GRANDE POETA É O POVO
O Abrigo dos Velhos Trabalhadores
de Montemor-o-Novo é muito mais do que o edifício que o agasalha e acomoda,
No seu interior encontra-se o
sentimento de cada um dos seus residentes e a sabedoria acumulada que advém da
experiência adquirida na sua longa vida.
Durante muitos anos, a população
residente no Abrigo era maioritariamente de origem rural. Por necessidade
familiar, começava-se a trabalhar no campo desde tenra idade, sendo a escola um
luxo a que poucos tinham acesso. Resultava daí a enorme taxa de analfabetismo
que se iria manter pela vida fora.
Mas falta de instrução não
significava ausência de sensibilidade e sempre se encontrou dentro do Abrigo
quem desse largas à sua imaginação e talento nas mais variadas áreas
artísticas.
Sempre houve, no decorrer da vida
da Instituição, quem revelasse dotes de poeta, de contador de histórias ou de
artesão. Alguns, com tal talento, que nos interrogamos até onde poderiam ter
ido se lhes tivesse sido dada a oportunidade de aprenderem e desenvolverem, em
devido tempo, as suas naturais aptidões nos diversos campos da sua preferência.
Quer com pequenas entrevistas,
quer com fotografias que valham mais que mil palavras, quer com pequenos
apontamentos, vamos tentar dar a conhecer alguns dos utentes que fazem parte
deste universo que, lá fora, é ainda para muitos desconhecido, não obstante os
convites que temos feito no sentido de nos visitarem.
A nossa figura de hoje chama-se BASILISSA
SENHORINHA PERNAS, nasceu em Évora há 78 anos e cresceu com cinco
irmãos mais velhos e um primo. A mãe engravidou dezasseis vezes, mas apenas deu
à luz seis rebentos com vida. Os restantes, por aborto espontâneo ou acidente,
nunca viram a luz do dia.

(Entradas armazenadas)

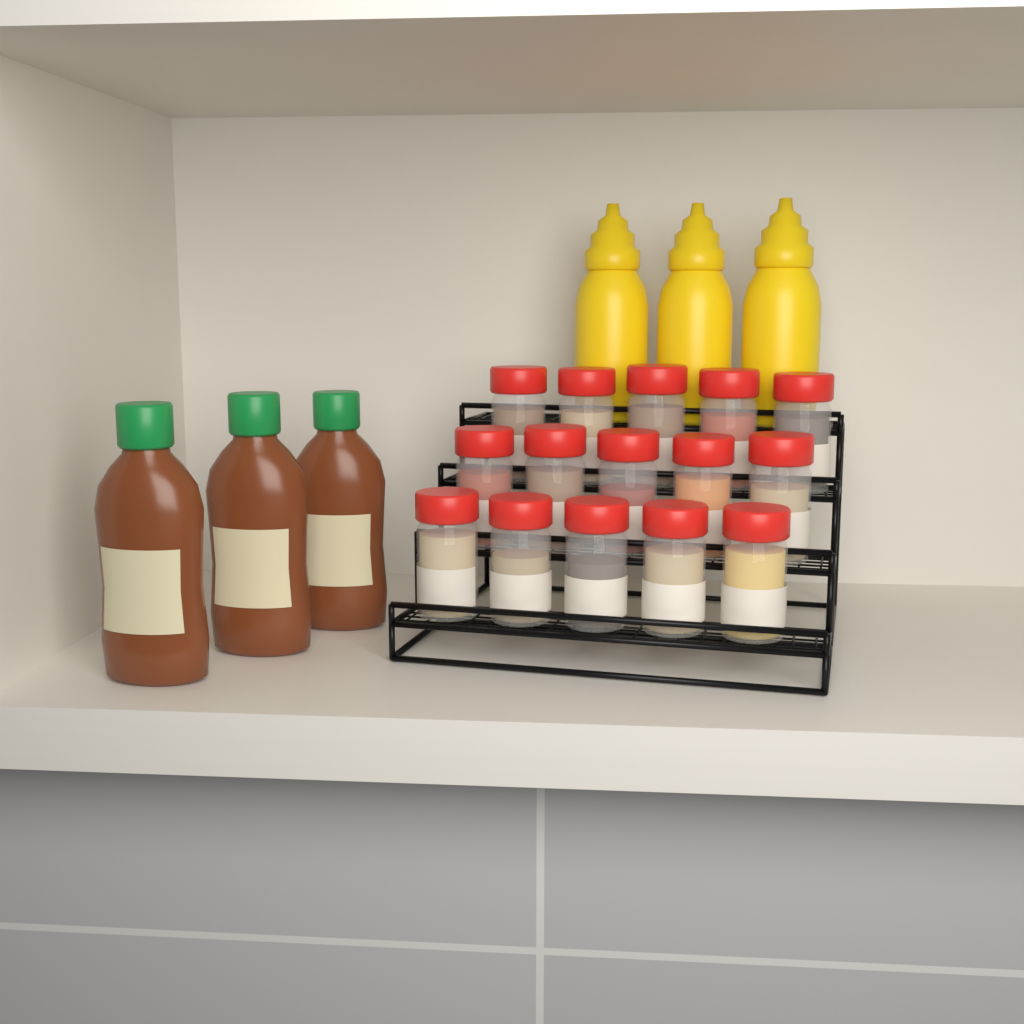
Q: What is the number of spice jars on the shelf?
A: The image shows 15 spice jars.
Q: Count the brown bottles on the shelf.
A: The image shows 3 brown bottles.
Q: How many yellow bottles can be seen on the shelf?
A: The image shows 3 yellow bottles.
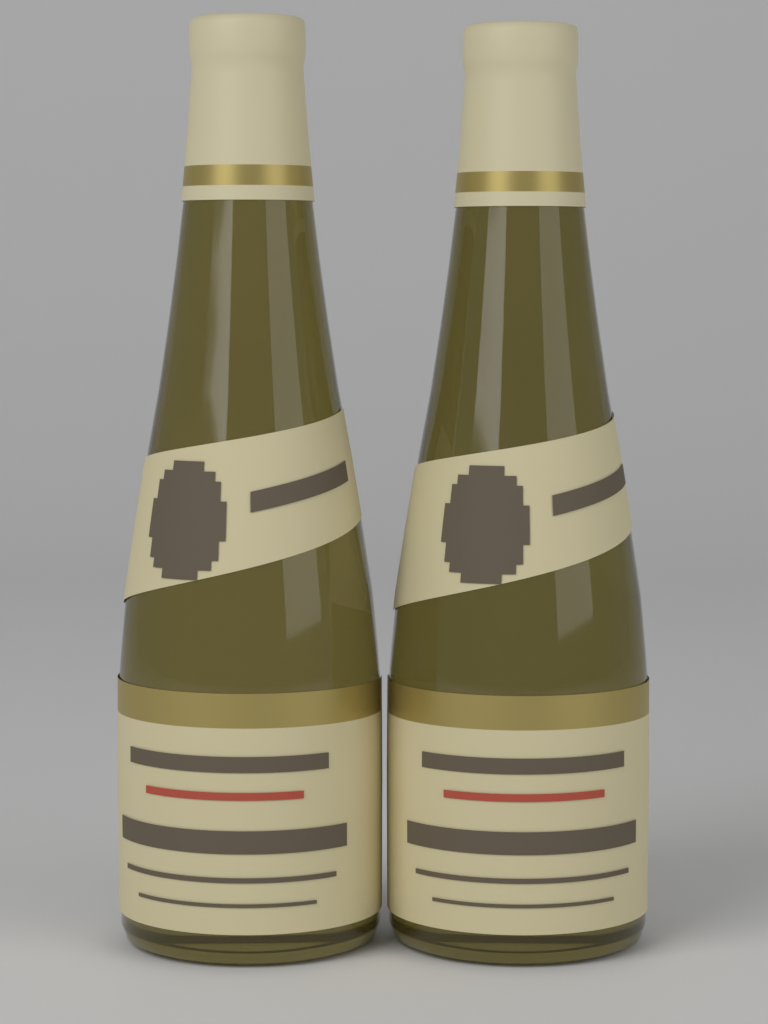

Objetivos:
• A. Enumere os dotes que, segundo o texto sobre o Abrigo dos Velhos Trabalhadores, alguns residentes revelaram ao longo da vida da Instituição.
• B. Prossiga o texto sobre o Abrigo dos Velhos Trabalhadores de Montemor-o-Novo a partir do ponto em que termina.

Resultados:
• A.
- Poeta
- Contador de histórias
- Artesão

• B.
Já casada com Salvador António
Batista, de quem enviuvou há cinco anos, morou no Escoural durante 18 anos e
antes de ingressar no Abrigo, há 6 anos atrás, ainda viveu com o marido, uma
filha, o genro e uma neta aqui em Montemor, na Rua de Avis.
Nunca andou à escola e não sabe
ler nem escrever. Apenas faz de cor o seu nome, conhece algumas letras mas não
as sabe juntar. No entanto, afirma que faz versos desde sempre e que tem pena
de não ter conseguido salvaguardar esse manancial de poemas que criou e ditou,
mas não sabe onde param.
Excelente conversadora, a D.
Basilissa possui um vocabulário rico, não obstante nunca ter frequentado a
escola nem ter lido livros de qualquer espécie.
Recentemente, por altura do 25 de
Abri, ditou a seguinte mensagem para um pequeno cartão editado pelo Abrigo:
“Que não se quebre a cadeia
Das mãos dadas em cordão
O vinte e cinco de Abril
Está no nosso coração! “
Há tempo ofereceu à neta Guiomar,
por altura do seu aniversário, uma caixinha em prata, em forma de concha, com
esta dedicatória:
“Ofereço-te esta conchinha
P´ra fechares os teus segredos
Juntos a esta aliança
Que outrora andou em meus dedos!
Detesta em absoluto a crítica que
apenas visa a maledicência gratuita.
Sobre o tema escreveu ou, melhor
dizendo, ditou estes versos:
“Quem fala da vida alheia
Não tem em Deus lugar vago,
Porque da semente da língua
Não se perde nem um bago!
Se alguém errou, e soubeste,
Não fales, fica calado,
Porque a má-língua é veneno
E morres envenenado!
A má-língua é uma praga
De todas a mais daninha,
Nem nas pedras da calçada
Se perde uma sementinha!
A língua é a maior arma
Que põe a mente confusa.
É uma seta envenenada
Que se volta a quem a usa!
Com uma memória invejável, D.
Basilissa confessa que sempre gostou muito de teatro. Inclusivamente, na sua
juventude, ainda em Évora, concebeu e ditou, para que ficassem escritas,
ligeiras peças do género revisteiro que, inclusivamente, ela própria e outras
pessoas das suas amizades representaram na Sociedade Joaquim António de Aguiar,
em récitas de beneficência.
E do seu rol de recordações ainda
nos revelou: “Teria eu vinte anos ou
pouco mais, conheci de perto a grande Amália Rodrigues, que era visita de duas
casas onde estive empregada: primeiro em Évora, na família Lopes Fernandes, e
depois em Lisboa, na família Sousa Martins.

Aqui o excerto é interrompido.